Entries drawn from a collection:
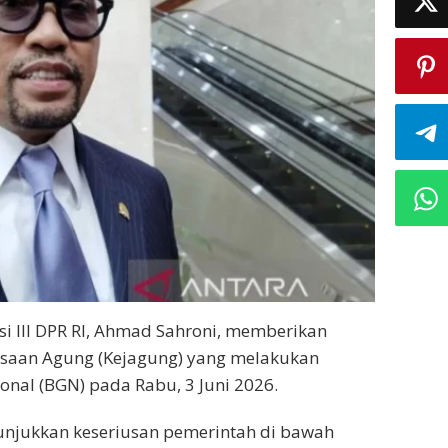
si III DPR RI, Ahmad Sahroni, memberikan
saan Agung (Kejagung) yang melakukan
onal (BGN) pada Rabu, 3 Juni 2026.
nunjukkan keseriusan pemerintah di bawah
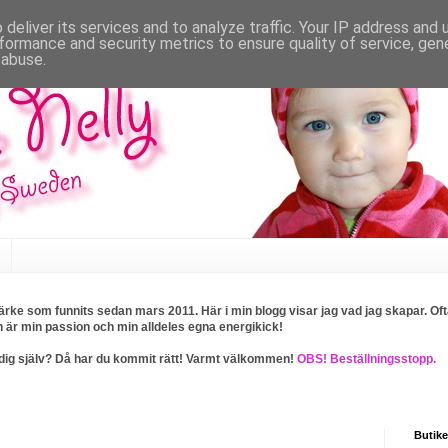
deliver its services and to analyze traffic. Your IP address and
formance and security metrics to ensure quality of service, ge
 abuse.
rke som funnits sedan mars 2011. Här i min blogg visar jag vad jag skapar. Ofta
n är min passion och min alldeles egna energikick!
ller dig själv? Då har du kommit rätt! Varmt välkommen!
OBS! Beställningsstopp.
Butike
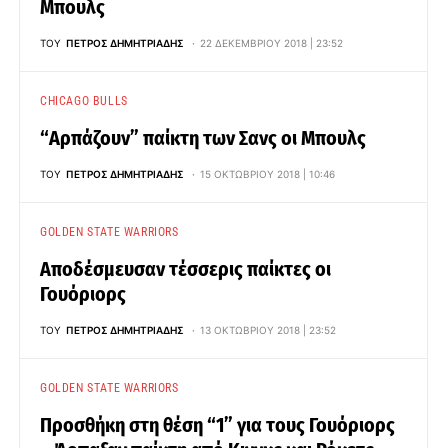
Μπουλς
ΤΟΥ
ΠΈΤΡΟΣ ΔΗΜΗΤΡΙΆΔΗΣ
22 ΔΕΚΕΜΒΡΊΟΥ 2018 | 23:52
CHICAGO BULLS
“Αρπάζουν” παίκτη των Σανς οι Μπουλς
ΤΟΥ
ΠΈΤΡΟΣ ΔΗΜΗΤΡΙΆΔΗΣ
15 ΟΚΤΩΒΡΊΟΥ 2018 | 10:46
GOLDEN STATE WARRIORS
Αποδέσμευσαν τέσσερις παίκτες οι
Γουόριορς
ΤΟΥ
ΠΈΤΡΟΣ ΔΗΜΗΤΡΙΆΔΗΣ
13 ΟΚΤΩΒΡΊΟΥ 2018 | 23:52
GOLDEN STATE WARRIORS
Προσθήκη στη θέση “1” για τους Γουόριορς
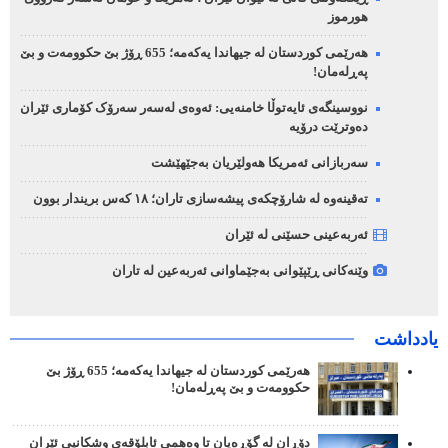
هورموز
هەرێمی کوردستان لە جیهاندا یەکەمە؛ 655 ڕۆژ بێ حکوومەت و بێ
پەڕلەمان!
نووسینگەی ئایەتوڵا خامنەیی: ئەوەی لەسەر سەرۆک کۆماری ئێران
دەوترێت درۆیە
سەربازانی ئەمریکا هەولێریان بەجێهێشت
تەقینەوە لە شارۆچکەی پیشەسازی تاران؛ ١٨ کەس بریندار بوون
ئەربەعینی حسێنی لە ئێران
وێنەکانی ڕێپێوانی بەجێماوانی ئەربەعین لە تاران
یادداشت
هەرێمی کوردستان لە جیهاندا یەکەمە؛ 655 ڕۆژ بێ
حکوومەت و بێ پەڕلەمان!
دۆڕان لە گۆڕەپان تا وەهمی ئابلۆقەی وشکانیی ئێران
--
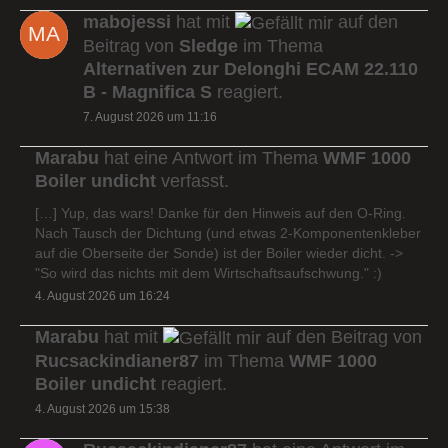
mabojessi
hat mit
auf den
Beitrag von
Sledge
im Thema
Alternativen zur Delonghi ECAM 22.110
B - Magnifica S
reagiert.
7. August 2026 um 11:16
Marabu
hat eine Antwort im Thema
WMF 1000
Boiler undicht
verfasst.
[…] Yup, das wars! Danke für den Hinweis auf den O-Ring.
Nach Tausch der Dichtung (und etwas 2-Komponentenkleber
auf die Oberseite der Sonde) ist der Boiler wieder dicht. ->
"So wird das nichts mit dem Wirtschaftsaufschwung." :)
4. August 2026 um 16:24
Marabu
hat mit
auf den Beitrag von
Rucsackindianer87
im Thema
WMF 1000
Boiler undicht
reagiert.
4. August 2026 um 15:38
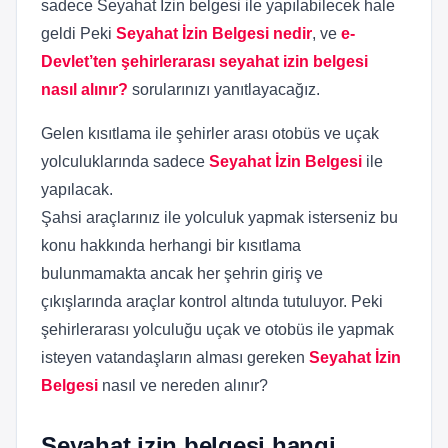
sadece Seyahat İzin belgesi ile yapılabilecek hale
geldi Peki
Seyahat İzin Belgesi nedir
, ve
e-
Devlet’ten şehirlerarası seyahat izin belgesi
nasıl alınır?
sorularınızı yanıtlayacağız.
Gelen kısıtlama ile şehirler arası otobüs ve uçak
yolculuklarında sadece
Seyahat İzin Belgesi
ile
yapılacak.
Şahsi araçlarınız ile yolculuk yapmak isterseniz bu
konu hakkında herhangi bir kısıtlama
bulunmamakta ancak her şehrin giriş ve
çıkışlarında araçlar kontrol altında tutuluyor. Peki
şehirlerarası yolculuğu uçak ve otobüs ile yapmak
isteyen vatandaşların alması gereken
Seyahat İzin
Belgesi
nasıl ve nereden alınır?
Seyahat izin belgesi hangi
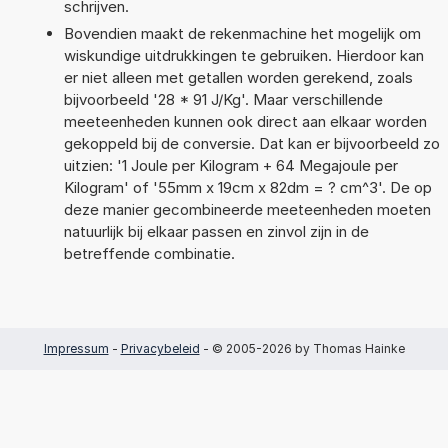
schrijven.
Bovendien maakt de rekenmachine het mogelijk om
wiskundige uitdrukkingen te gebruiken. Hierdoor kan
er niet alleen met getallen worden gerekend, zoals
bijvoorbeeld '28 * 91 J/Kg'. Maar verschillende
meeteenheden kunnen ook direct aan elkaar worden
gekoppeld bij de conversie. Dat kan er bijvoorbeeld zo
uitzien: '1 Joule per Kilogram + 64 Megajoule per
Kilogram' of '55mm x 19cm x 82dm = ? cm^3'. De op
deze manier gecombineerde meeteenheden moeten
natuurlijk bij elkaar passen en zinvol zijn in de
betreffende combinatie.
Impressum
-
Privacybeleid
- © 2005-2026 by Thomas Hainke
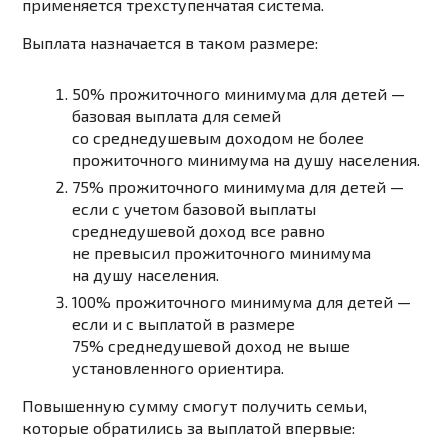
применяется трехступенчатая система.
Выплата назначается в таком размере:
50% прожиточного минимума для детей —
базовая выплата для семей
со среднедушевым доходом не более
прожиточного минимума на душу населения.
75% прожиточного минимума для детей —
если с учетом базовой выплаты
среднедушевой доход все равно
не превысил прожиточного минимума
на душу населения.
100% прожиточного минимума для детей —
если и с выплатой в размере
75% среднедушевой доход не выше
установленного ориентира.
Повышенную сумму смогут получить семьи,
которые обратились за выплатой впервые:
---
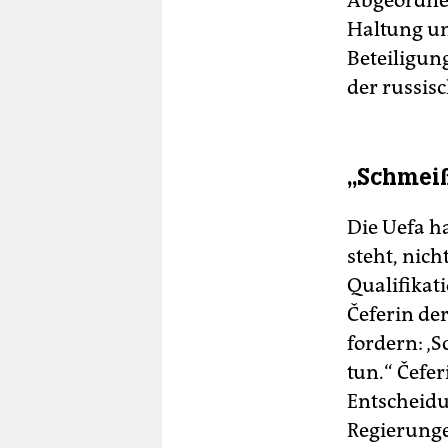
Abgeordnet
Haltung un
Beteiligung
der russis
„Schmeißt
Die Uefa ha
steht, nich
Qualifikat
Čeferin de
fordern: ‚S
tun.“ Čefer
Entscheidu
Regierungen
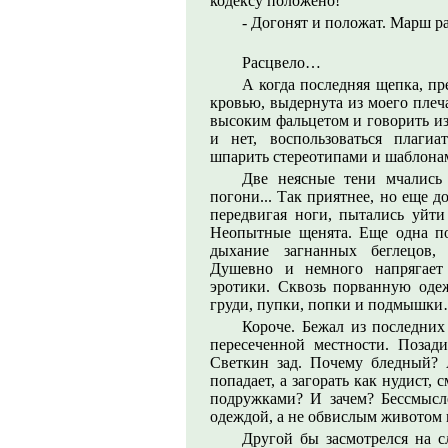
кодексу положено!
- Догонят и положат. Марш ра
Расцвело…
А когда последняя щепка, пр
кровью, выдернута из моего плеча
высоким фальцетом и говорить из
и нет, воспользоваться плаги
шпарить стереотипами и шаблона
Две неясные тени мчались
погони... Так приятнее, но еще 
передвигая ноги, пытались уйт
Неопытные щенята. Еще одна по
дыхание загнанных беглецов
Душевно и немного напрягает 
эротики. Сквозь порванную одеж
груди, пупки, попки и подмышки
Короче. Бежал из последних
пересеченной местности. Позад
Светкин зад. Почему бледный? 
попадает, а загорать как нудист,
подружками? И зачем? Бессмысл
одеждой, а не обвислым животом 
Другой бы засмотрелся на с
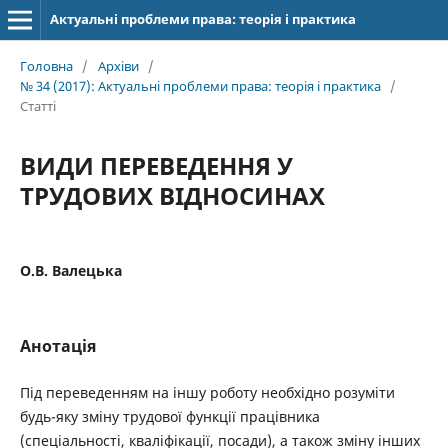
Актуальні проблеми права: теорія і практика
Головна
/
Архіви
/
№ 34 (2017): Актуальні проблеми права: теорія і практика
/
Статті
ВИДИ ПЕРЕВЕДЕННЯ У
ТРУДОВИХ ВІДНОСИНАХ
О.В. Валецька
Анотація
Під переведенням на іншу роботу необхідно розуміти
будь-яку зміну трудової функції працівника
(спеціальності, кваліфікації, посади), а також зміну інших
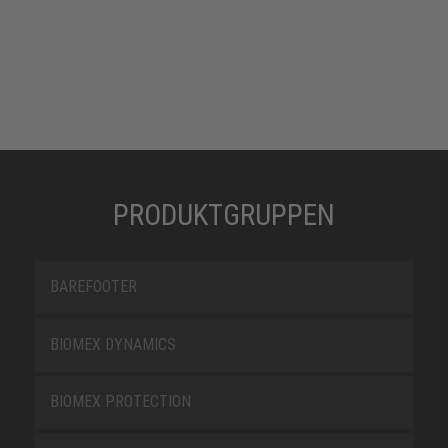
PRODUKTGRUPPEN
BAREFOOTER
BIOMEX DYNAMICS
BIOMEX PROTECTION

_Your task_. Return, without any change, the lines of the entries between the line containing "PRODUKTGRUPPEN" and the line containing "BIOMEX PROTECTION", inclusive.

_Completed exercise_.
PRODUKTGRUPPEN
BAREFOOTER
BIOMEX DYNAMICS
BIOMEX PROTECTION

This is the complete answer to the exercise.